P2.M245: Nutritional Deficiencies in Children with Autism Spectrum Disorder-Related Food Selectivity: Implications for the Pediatric Hospitalist.
Saturday, September 28, 2024
4:00 PM – 5:00 PM EDT
Location: Poster Hall: Hyatt Regency Orlando, Plaza International Ballroom
Introduction: Autism Spectrum Disorder (ASD) is commonly associated with food selectivity. Many children with food selectivity restrict or omit fruits and vegetables, putting them at increased risk for nutritional deficiencies. It important for pediatricians to take a careful dietary history and have a high clinical suspicion for nutritional deficiencies in this population.
Case Description: A five-year-old male with ASD and food selectivity presented with productive cough and emesis. Initial laboratory findings showed compensated metabolic acidosis, hypophosphatemia, and hypokalemia. It was suspected that he had electrolyte abnormalities at baseline. After repletion, he was discharged with a multivitamin and close outpatient follow up. Vitamin C and D levels returned following discharge and were 0.2 mg/dL and 3.4 ng/mL, respectively. With supplementation, vitamin levels improved.

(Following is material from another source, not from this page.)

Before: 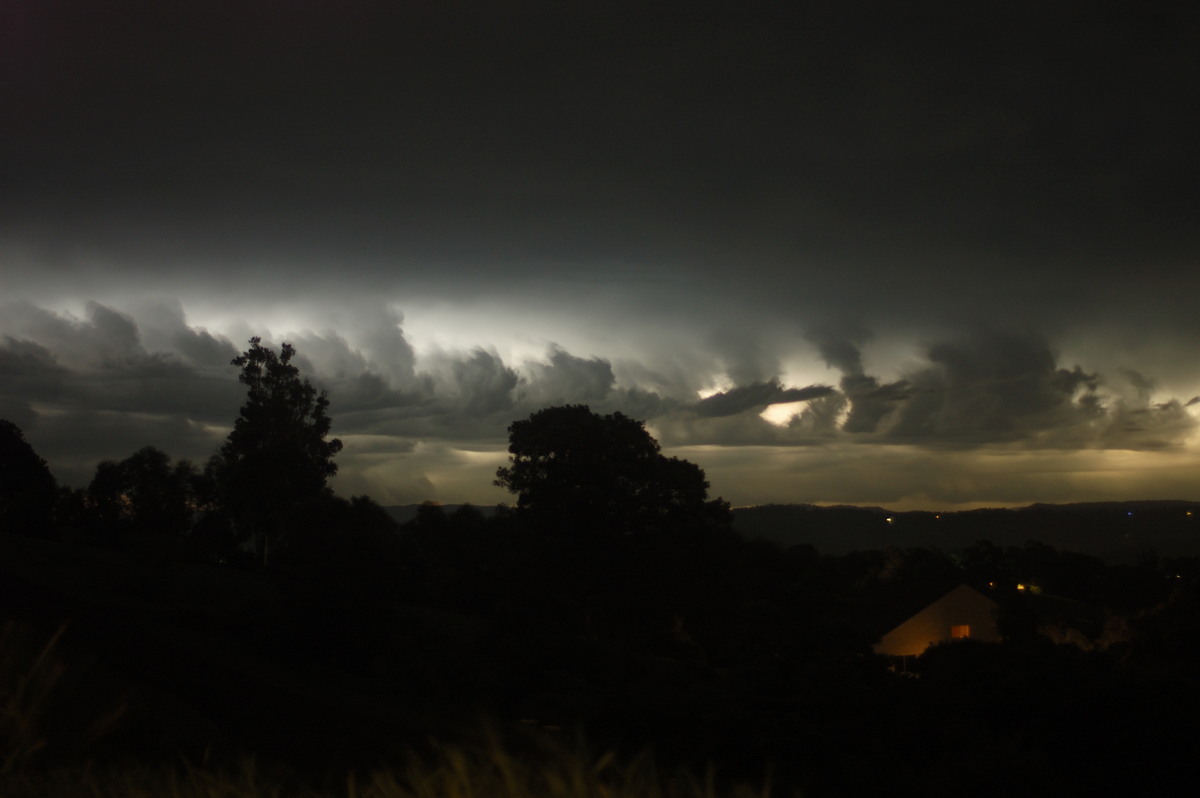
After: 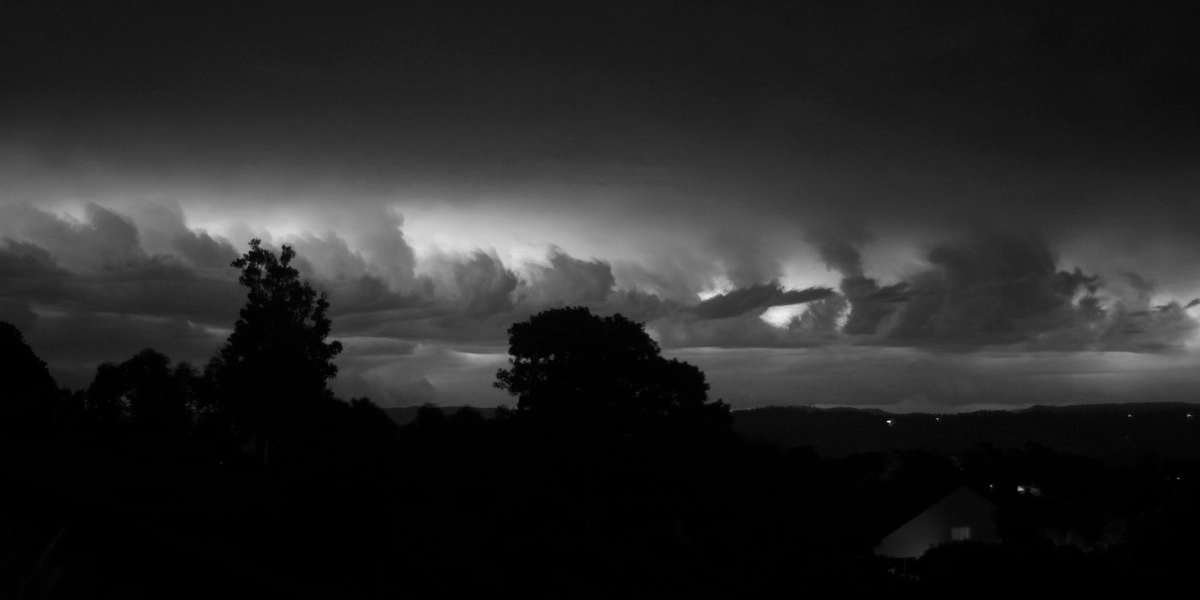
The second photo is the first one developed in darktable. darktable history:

A three-year-old boy with ASD and food selectivity presented with a three-week history of difficulty walking and low-grade fever. Abdominal radiograph showed findings consistent with rachitic rosary. Magnetic resonance imaging (MRI) of the lower limbs showed extensive abnormal marrow signal changes and periosteal reaction. Bone marrow biopsy was negative for leukemia. He was started on ketorolac and vitamin C supplementation. After a few days, his leg pain resolved. He was discharged with vitamin supplementation. Following discharge, vitamin C level obtained on admission returned as undetectable.
A twelve-year-old male with ASD and food selectivity presented with a three-week history of emesis and low-grade fever. Initial laboratory findings showed hypoglycemia and compensated metabolic acidosis. After receiving dextrose-containing IV fluids, he developed signs of refeeding syndrome. Electrolytes were repleted. Vitamin C level was undetectable and Vitamin D level was 10.0 ng/mL. He was discharged on daily vitamin supplementation.
Discussion: Manifestations of nutritional deficiencies might not be clinically obvious. Given the potential for significant morbidity and mortality from untreated nutritional deficiencies, it is crucial for clinicians to have a high suspicion for nutritional deficiency in children with ASD-related food selectivity to initiate repletion and feeding therapy if indicated. Additionally, sequelae of nutritional deficiencies may mimic other illnesses. In children with ASD, it is important to correlate imaging findings with clinical presentation and consider severe nutritional deficiency as a potential source. Awareness of the potential for malnutrition in hospitalized children with ASD is also important due to the risk for refeeding syndrome. Many children with ASD-related food selectivity have chronic malnutrition. Upon initiation of parenteral or enteral nutrition, close observation is necessary to monitor for electrolyte abnormalities.
Conclusion: The cases presented above highlight that children with ASD with severe food selectivity are at risk for multiple specific nutritional deficiencies. Thorough history-taking and a high clinical suspicion for nutritional deficiency in children with ASD are essential to initiate timely treatment and prevent long-term morbidity and mortality.